The required output is the exact run of lines below that opens at the line with "FIGURE 5 | Number" and closes at the line with "Figure 4: Phase".

Dataset content below:

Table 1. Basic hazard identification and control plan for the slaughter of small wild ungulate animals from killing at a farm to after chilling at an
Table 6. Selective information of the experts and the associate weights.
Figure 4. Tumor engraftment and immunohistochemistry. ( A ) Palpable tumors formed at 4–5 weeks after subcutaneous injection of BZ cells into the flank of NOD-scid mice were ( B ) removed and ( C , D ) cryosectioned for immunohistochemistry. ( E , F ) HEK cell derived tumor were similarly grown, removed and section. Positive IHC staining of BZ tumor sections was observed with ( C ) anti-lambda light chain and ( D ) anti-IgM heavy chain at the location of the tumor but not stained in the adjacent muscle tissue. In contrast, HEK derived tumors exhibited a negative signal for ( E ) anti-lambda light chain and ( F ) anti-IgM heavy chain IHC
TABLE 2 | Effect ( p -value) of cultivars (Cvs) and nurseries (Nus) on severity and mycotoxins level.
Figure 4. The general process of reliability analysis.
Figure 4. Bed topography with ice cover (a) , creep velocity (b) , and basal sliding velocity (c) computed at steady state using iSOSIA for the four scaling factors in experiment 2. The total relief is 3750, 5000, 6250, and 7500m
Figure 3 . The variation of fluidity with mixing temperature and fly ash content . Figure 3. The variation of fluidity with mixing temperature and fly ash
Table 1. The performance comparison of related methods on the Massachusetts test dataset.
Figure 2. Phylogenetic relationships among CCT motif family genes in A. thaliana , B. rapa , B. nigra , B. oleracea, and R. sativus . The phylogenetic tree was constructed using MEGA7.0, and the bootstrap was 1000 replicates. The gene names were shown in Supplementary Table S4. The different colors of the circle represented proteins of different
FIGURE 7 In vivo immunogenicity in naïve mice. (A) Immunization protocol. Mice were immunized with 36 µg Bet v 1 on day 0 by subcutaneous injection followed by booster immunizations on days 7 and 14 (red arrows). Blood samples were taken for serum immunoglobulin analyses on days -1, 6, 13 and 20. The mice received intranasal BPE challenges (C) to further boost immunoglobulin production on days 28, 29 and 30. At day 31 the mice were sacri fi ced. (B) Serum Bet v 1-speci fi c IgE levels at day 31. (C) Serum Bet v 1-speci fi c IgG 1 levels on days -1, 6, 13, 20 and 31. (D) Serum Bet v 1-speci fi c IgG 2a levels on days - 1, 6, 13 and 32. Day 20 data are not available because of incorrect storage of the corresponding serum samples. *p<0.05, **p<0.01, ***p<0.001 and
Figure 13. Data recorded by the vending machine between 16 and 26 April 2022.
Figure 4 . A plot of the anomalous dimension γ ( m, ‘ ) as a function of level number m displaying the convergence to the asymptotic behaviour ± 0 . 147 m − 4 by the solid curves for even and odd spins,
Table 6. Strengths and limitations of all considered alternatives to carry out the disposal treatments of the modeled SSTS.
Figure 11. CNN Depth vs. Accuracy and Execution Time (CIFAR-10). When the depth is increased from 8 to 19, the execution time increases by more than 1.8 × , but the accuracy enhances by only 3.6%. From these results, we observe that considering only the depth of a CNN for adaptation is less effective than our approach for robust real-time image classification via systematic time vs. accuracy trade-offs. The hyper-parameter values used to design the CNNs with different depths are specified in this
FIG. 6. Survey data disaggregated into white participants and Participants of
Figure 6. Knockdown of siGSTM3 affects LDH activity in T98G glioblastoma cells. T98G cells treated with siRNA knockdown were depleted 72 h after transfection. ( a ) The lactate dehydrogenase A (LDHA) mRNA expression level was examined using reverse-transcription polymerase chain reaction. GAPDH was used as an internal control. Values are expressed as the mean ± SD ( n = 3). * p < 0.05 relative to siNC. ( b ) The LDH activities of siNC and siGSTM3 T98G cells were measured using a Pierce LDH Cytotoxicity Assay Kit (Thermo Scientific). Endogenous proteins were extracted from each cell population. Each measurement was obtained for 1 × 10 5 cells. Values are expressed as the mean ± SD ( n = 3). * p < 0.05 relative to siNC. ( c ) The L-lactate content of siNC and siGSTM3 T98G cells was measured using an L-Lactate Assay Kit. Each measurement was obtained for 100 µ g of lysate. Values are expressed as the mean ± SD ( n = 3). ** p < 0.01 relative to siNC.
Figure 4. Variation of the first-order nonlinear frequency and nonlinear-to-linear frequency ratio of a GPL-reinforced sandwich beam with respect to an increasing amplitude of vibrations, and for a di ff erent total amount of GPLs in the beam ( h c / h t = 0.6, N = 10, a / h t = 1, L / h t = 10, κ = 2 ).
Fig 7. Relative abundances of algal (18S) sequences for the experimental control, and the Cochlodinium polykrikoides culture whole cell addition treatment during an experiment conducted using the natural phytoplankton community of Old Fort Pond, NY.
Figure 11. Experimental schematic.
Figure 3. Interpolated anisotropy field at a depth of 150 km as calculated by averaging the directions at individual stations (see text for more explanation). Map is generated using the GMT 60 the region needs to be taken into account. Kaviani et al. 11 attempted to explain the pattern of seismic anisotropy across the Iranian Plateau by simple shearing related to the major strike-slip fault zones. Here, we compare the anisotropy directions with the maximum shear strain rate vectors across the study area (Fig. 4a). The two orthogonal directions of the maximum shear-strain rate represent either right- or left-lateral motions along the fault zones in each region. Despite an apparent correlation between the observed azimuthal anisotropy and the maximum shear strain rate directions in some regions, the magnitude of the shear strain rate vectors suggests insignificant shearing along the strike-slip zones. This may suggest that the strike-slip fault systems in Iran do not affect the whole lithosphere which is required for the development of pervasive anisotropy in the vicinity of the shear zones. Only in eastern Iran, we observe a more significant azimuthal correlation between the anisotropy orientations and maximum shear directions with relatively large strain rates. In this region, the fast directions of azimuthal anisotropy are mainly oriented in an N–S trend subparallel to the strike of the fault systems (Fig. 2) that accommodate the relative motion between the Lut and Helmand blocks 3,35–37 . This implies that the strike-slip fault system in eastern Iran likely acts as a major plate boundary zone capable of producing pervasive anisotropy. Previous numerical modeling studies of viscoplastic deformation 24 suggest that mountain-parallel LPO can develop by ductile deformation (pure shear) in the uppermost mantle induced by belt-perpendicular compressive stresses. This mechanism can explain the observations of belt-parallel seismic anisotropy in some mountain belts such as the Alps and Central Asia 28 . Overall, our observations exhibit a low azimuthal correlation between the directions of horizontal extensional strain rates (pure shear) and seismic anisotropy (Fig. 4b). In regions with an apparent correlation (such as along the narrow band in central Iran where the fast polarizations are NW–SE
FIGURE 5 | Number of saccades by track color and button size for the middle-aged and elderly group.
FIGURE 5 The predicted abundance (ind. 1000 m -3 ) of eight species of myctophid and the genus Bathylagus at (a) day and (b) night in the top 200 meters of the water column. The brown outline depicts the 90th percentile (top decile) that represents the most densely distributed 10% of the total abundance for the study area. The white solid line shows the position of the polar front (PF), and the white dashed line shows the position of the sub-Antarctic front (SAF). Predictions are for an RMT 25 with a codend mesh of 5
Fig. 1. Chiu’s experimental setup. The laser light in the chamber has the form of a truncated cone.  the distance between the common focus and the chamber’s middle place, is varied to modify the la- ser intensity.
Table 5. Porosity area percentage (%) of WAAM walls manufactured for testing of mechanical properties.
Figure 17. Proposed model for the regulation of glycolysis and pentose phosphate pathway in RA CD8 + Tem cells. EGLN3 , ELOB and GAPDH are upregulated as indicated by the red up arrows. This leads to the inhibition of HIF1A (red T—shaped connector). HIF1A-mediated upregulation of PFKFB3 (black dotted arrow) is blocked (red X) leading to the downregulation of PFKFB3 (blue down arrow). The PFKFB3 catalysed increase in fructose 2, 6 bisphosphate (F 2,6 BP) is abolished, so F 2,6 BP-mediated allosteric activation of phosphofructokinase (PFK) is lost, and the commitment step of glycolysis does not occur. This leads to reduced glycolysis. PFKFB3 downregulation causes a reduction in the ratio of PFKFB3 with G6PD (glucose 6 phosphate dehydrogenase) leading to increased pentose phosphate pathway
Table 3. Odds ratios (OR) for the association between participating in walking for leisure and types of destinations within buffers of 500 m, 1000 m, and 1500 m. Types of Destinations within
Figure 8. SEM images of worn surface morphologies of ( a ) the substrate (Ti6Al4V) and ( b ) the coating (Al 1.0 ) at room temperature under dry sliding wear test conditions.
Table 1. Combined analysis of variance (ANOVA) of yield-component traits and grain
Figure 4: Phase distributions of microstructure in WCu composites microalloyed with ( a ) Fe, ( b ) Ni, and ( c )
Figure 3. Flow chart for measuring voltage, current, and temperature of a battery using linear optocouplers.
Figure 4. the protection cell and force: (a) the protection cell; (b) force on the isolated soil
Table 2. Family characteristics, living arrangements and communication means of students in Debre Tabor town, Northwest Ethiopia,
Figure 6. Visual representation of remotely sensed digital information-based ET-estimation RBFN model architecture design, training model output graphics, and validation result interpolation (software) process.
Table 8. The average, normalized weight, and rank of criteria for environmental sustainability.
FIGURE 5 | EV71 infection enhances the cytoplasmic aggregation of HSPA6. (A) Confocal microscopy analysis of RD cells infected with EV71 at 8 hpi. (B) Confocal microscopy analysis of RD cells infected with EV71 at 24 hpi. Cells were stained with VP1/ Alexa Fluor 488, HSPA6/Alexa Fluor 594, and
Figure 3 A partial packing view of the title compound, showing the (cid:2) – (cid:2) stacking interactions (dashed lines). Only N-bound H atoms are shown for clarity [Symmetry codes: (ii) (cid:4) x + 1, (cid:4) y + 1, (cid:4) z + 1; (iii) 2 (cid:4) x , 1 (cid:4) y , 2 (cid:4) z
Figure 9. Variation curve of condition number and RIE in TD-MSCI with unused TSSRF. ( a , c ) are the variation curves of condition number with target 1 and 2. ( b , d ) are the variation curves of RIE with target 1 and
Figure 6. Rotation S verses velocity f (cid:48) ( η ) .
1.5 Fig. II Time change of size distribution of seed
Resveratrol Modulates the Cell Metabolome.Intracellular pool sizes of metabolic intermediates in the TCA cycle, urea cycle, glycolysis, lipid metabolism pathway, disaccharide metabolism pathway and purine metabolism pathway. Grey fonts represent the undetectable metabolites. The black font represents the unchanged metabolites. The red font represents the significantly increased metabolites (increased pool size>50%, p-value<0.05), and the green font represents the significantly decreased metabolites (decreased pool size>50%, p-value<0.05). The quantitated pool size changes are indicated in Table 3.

End of Dataset content.

Answer box:
FIGURE 5 | Number of saccades by track color and button size for the middle-aged and elderly group.
FIGURE 5 The predicted abundance (ind. 1000 m -3 ) of eight species of myctophid and the genus Bathylagus at (a) day and (b) night in the top 200 meters of the water column. The brown outline depicts the 90th percentile (top decile) that represents the most densely distributed 10% of the total abundance for the study area. The white solid line shows the position of the polar front (PF), and the white dashed line shows the position of the sub-Antarctic front (SAF). Predictions are for an RMT 25 with a codend mesh of 5
Fig. 1. Chiu’s experimental setup. The laser light in the chamber has the form of a truncated cone.  the distance between the common focus and the chamber’s middle place, is varied to modify the la- ser intensity.
Table 5. Porosity area percentage (%) of WAAM walls manufactured for testing of mechanical properties.
Figure 17. Proposed model for the regulation of glycolysis and pentose phosphate pathway in RA CD8 + Tem cells. EGLN3 , ELOB and GAPDH are upregulated as indicated by the red up arrows. This leads to the inhibition of HIF1A (red T—shaped connector). HIF1A-mediated upregulation of PFKFB3 (black dotted arrow) is blocked (red X) leading to the downregulation of PFKFB3 (blue down arrow). The PFKFB3 catalysed increase in fructose 2, 6 bisphosphate (F 2,6 BP) is abolished, so F 2,6 BP-mediated allosteric activation of phosphofructokinase (PFK) is lost, and the commitment step of glycolysis does not occur. This leads to reduced glycolysis. PFKFB3 downregulation causes a reduction in the ratio of PFKFB3 with G6PD (glucose 6 phosphate dehydrogenase) leading to increased pentose phosphate pathway
Table 3. Odds ratios (OR) for the association between participating in walking for leisure and types of destinations within buffers of 500 m, 1000 m, and 1500 m. Types of Destinations within
Figure 8. SEM images of worn surface morphologies of ( a ) the substrate (Ti6Al4V) and ( b ) the coating (Al 1.0 ) at room temperature under dry sliding wear test conditions.
Table 1. Combined analysis of variance (ANOVA) of yield-component traits and grain
Figure 4: Phase distributions of microstructure in WCu composites microalloyed with ( a ) Fe, ( b ) Ni, and ( c )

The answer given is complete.